SA's second national operator, Neotel, which celebrated its fourth birthday yesterday, is starting to expand its product range.
The company, the second fixed-line entrant into SA's telecoms environment, has laid 4 500km of fibre in Cape Town, Johannesburg and Durban, and has a 12 000km national network. It also has two data centres and an IP-based next-generation network.
Executive head of technology Angus Hay says Neotel is now gearing up to launch value-added products, such as outsourced call centre facilities at a per-seat price, tele-presence video conferencing, and a content delivery network to offer live video streaming.
Hay was addressing delegates at the Gartner 2010 Symposium, in Cape Town, this week. He said Neotel offers a converged service that bundles voice, data and networking through one IP-based communications network.
Neotel can also leverage parent company Tata Communications' vast global network, said Hay. He explained that Tata carries 15% of the world's Internet traffic, and is the largest carrier of wholesale voice minutes.

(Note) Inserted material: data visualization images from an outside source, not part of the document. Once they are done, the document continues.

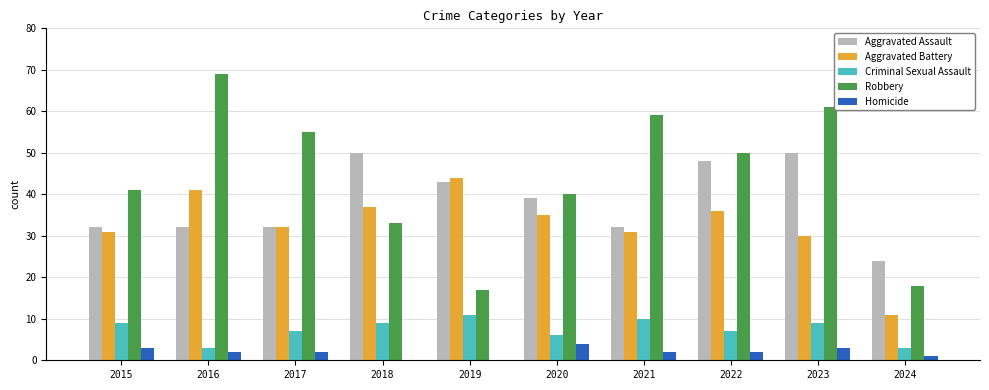

Read the Aggravated Assault value at 2015, to the nearest 10.

30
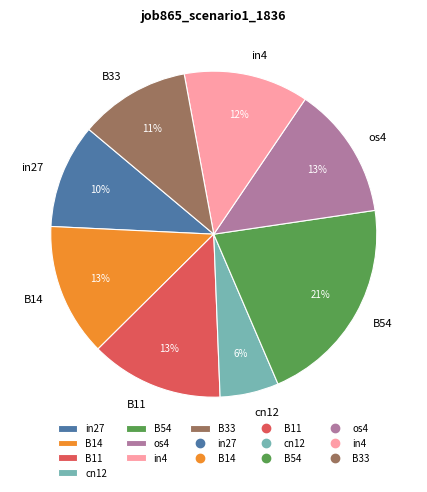

To the nearest percent, what is the difference between the largest and smallest slice percentages?

15%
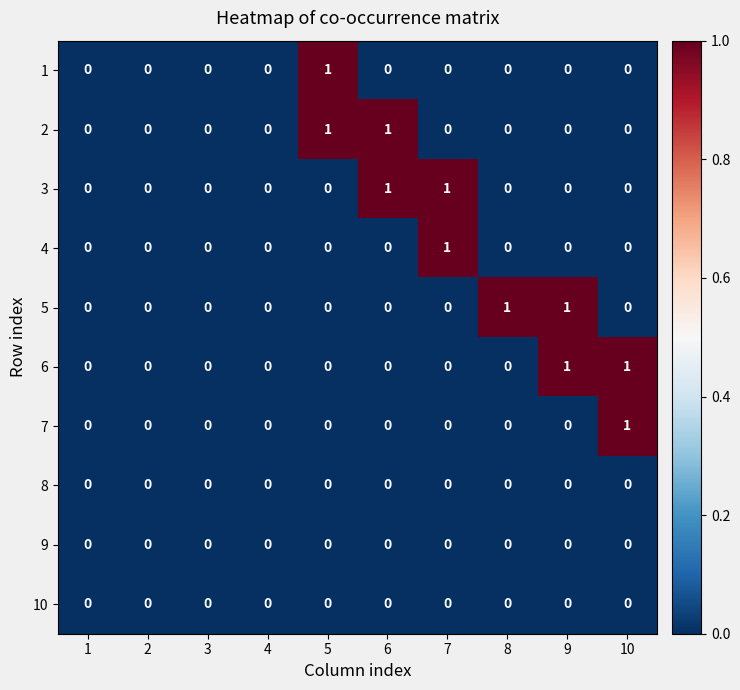

The value of 9 at 3 is 0. True or false?

True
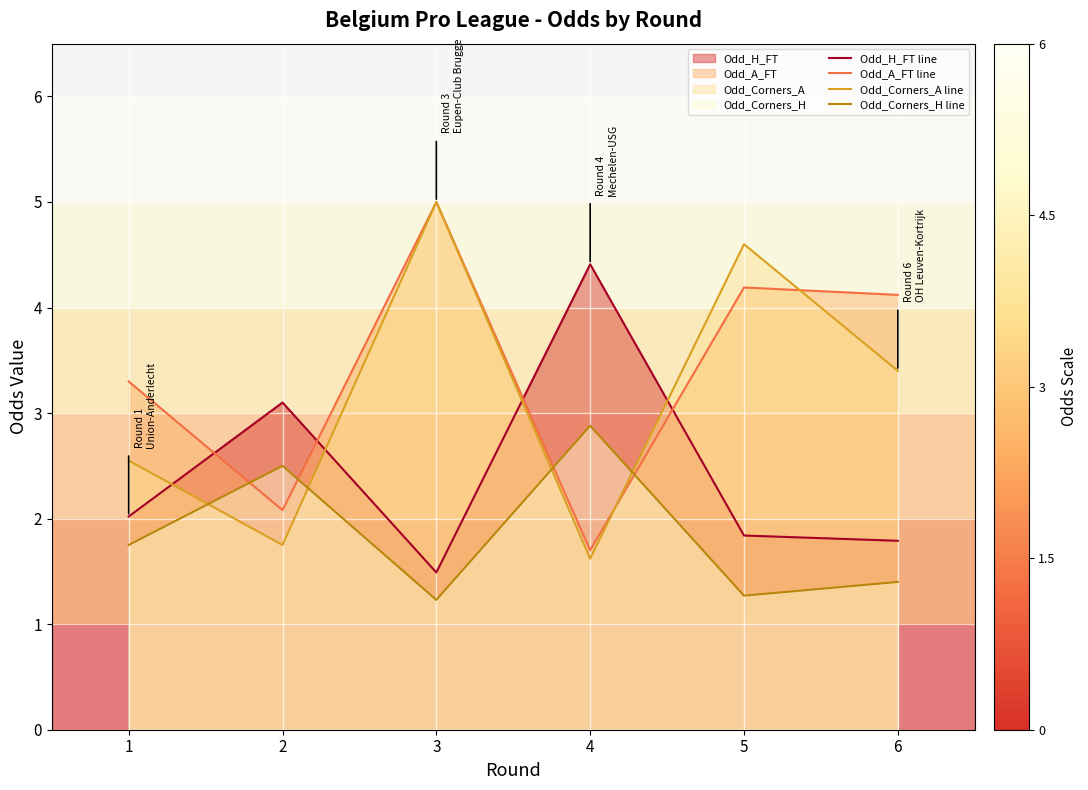

In Odd_H_FT line, how many points are lower than both neighbors (excluding endpoints)?

1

The operator also has access to several undersea cables, including SAFE, Seacom, SAT3 and Eassy, said Hay. He stated that Neotel is about 500m away from most enterprises in Johannesburg, Cape Town and Durban, and can easily connect companies to the network.
In the pipeline
In addition, it is deploying a content delivery network that will be overlaid on its IP infrastructure. Hay said 10% of the information delivered over the Internet is content, such as video. The company's network will prioritise video and allow for real-time delivery.
Hay added that Neotel is also offering a hosted contact centre environment, which the company will sell anywhere in the world on a pay-per-seat basis.
Neotel's first tele-presence room has also gone live at its Midrand-based head office. Hay said companies can rent it per hour, or choose to have Neotel build their own private room.
* Nicola Mawson is being hosted courtesy of Gartner.